[Exercise] Each record in the listing below is to be duplicated exactly.
Given entries: Begin
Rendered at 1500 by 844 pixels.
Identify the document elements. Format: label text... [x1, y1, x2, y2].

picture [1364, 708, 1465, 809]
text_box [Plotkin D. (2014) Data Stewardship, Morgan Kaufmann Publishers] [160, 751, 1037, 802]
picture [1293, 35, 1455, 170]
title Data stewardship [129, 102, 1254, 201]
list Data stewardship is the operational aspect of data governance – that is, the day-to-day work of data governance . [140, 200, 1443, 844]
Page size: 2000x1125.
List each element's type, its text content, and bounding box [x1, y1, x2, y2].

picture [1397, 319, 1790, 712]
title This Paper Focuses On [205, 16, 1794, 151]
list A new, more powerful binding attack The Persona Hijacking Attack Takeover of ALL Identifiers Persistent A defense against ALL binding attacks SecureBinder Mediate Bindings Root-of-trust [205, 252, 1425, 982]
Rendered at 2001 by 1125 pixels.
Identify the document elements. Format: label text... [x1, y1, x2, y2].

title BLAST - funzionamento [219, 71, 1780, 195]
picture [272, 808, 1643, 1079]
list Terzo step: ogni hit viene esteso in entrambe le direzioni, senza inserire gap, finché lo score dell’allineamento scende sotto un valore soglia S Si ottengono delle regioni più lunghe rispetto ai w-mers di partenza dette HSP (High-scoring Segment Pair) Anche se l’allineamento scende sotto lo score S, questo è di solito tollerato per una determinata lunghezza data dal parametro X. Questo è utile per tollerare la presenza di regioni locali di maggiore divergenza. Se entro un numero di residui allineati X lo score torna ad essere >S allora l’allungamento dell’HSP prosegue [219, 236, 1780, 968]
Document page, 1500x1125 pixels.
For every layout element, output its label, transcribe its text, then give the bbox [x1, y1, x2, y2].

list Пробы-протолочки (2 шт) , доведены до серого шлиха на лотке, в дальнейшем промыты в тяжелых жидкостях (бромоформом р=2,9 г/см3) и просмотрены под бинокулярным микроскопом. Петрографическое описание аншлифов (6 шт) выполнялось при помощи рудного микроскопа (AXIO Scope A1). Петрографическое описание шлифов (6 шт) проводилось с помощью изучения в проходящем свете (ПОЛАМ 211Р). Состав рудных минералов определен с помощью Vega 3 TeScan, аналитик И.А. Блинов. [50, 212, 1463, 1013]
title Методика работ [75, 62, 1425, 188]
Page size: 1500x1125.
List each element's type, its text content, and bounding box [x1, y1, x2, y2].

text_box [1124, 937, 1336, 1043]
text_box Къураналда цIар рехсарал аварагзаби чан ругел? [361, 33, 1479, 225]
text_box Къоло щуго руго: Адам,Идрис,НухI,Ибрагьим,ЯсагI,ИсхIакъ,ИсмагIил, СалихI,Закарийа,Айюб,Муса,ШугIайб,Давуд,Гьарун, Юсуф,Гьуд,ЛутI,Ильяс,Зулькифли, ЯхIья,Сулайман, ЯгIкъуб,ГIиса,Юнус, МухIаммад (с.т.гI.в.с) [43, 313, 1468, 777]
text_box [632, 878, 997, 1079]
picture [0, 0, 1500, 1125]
Given entries: End
[Exercise answer]
Rendered at 1500 by 844 pixels.
Identify the document elements. Format: label text... [x1, y1, x2, y2].

picture [1364, 708, 1465, 809]
text_box [Plotkin D. (2014) Data Stewardship, Morgan Kaufmann Publishers] [160, 751, 1037, 802]
picture [1293, 35, 1455, 170]
title Data stewardship [129, 102, 1254, 201]
list Data stewardship is the operational aspect of data governance – that is, the day-to-day work of data governance . [140, 200, 1443, 844]
Page size: 2000x1125.
List each element's type, its text content, and bounding box [x1, y1, x2, y2].

picture [1397, 319, 1790, 712]
title This Paper Focuses On [205, 16, 1794, 151]
list A new, more powerful binding attack The Persona Hijacking Attack Takeover of ALL Identifiers Persistent A defense against ALL binding attacks SecureBinder Mediate Bindings Root-of-trust [205, 252, 1425, 982]
Rendered at 2001 by 1125 pixels.
Identify the document elements. Format: label text... [x1, y1, x2, y2].

title BLAST - funzionamento [219, 71, 1780, 195]
picture [272, 808, 1643, 1079]
list Terzo step: ogni hit viene esteso in entrambe le direzioni, senza inserire gap, finché lo score dell’allineamento scende sotto un valore soglia S Si ottengono delle regioni più lunghe rispetto ai w-mers di partenza dette HSP (High-scoring Segment Pair) Anche se l’allineamento scende sotto lo score S, questo è di solito tollerato per una determinata lunghezza data dal parametro X. Questo è utile per tollerare la presenza di regioni locali di maggiore divergenza. Se entro un numero di residui allineati X lo score torna ad essere >S allora l’allungamento dell’HSP prosegue [219, 236, 1780, 968]
Document page, 1500x1125 pixels.
For every layout element, output its label, transcribe its text, then give the bbox [x1, y1, x2, y2].

list Пробы-протолочки (2 шт) , доведены до серого шлиха на лотке, в дальнейшем промыты в тяжелых жидкостях (бромоформом р=2,9 г/см3) и просмотрены под бинокулярным микроскопом. Петрографическое описание аншлифов (6 шт) выполнялось при помощи рудного микроскопа (AXIO Scope A1). Петрографическое описание шлифов (6 шт) проводилось с помощью изучения в проходящем свете (ПОЛАМ 211Р). Состав рудных минералов определен с помощью Vega 3 TeScan, аналитик И.А. Блинов. [50, 212, 1463, 1013]
title Методика работ [75, 62, 1425, 188]
Page size: 1500x1125.
List each element's type, its text content, and bounding box [x1, y1, x2, y2].

text_box [1124, 937, 1336, 1043]
text_box Къураналда цIар рехсарал аварагзаби чан ругел? [361, 33, 1479, 225]
text_box Къоло щуго руго: Адам,Идрис,НухI,Ибрагьим,ЯсагI,ИсхIакъ,ИсмагIил, СалихI,Закарийа,Айюб,Муса,ШугIайб,Давуд,Гьарун, Юсуф,Гьуд,ЛутI,Ильяс,Зулькифли, ЯхIья,Сулайман, ЯгIкъуб,ГIиса,Юнус, МухIаммад (с.т.гI.в.с) [43, 313, 1468, 777]
text_box [632, 878, 997, 1079]
picture [0, 0, 1500, 1125]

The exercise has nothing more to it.